Barbarella represents both the male fantasy of the time
and also the increasing prominence and relevance of
women in society.
In the 1968 film, The Planet of the Apes the female
characters all reflect the perceptions and changes of the
time. They are as follows
Nova The male fantasy of the time. Beautiful, sexy,
sexually willing, eager to please and serve the male she is
gifted to, and most importantly, mute. In a time when
women were finding a voice, she has none.

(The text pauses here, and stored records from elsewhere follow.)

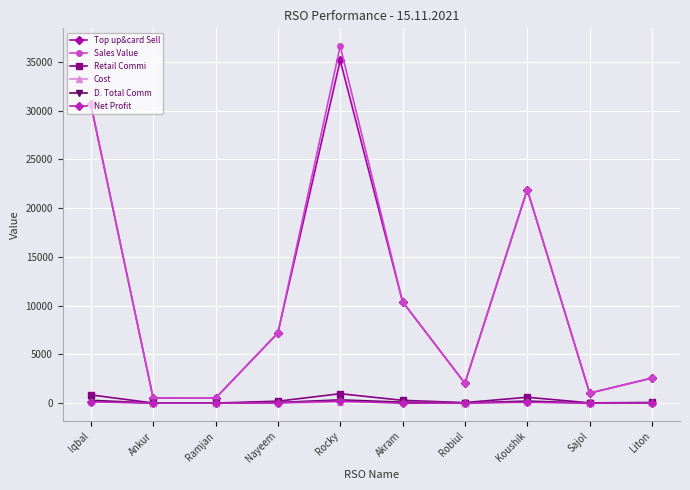

Which category has the highest value across all series?

Rocky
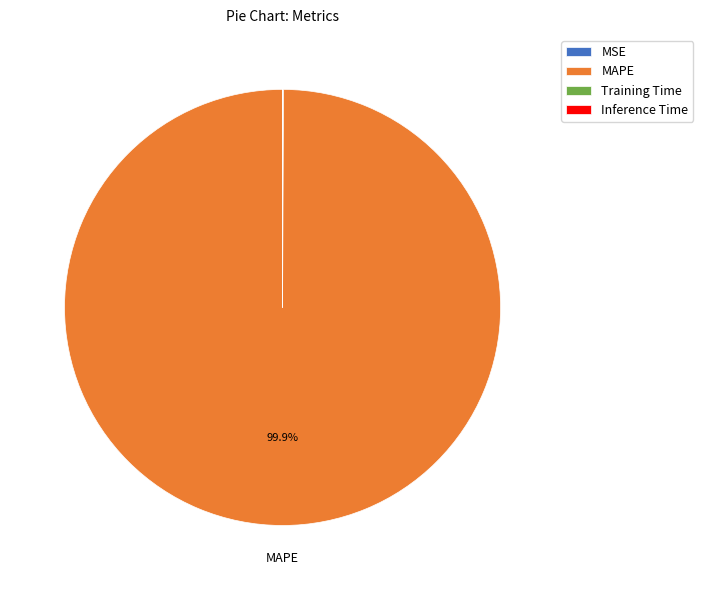

What is the majority slice?

MAPE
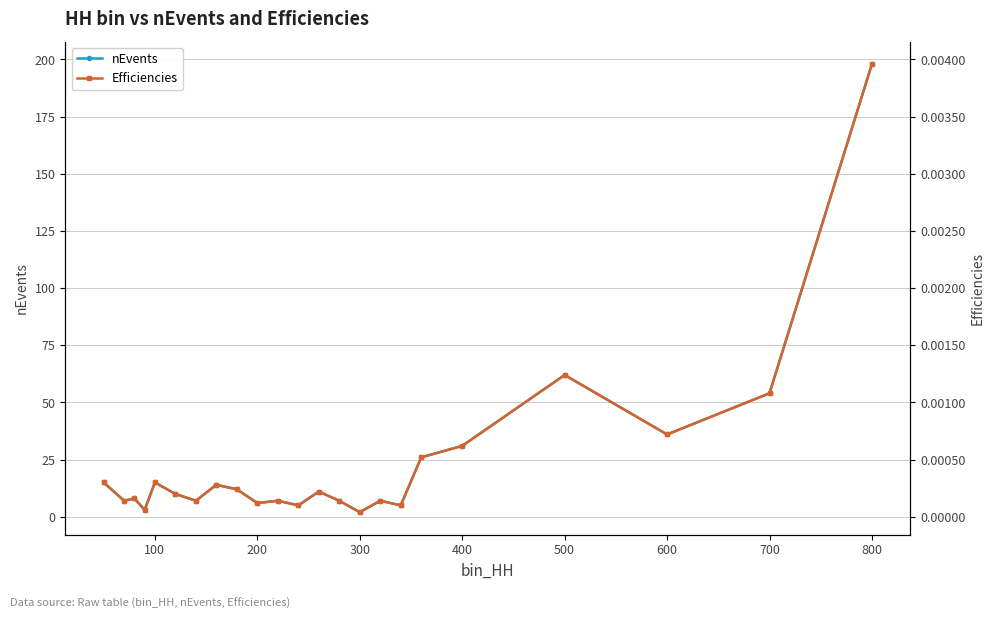

The value of nEvents at 100 is 15. True or false?

True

Stewart Dies at the start of the film but we later learn
she was to be the new Eve; a walking womb that Taylor
planned to be the mother of a new colony away from
Earth. She represents the enduring role of the woman as
first and foremost the bearer of seed and the producer of
children. She has no other characteristic. Her death is not
of any great concern to the male crew.
Dr Zira She represents the changing times. She is the
voice of reason. An intelligent, inquisitive, completely unsexualised and un-objectified female character who is
central to the narrative. She is the dominant partner in her
relationship and stands up to male authority figures whose
ignorance and blindness to the truth are juxtaposed to her
reasoning and compassion. She is also proven to be
powerless in a society dominated by white men

(characterized by orangutans) and ultimately loses her


struggle to reveal the truth and instigate real progress for
the ape society. She represents the new prominence and
voice of women in the late 60s, as well as their
powerlessness in a patriarchal society.
Cornelius Ziras husband. He is dominated by her and
has a secondary role in their relationship. He represents
the changing domestic dynamics.
Dr Zaius - He represents the white patriarchal society
that abuses power by misleading and misinforming his
own people in order to service his own agenda.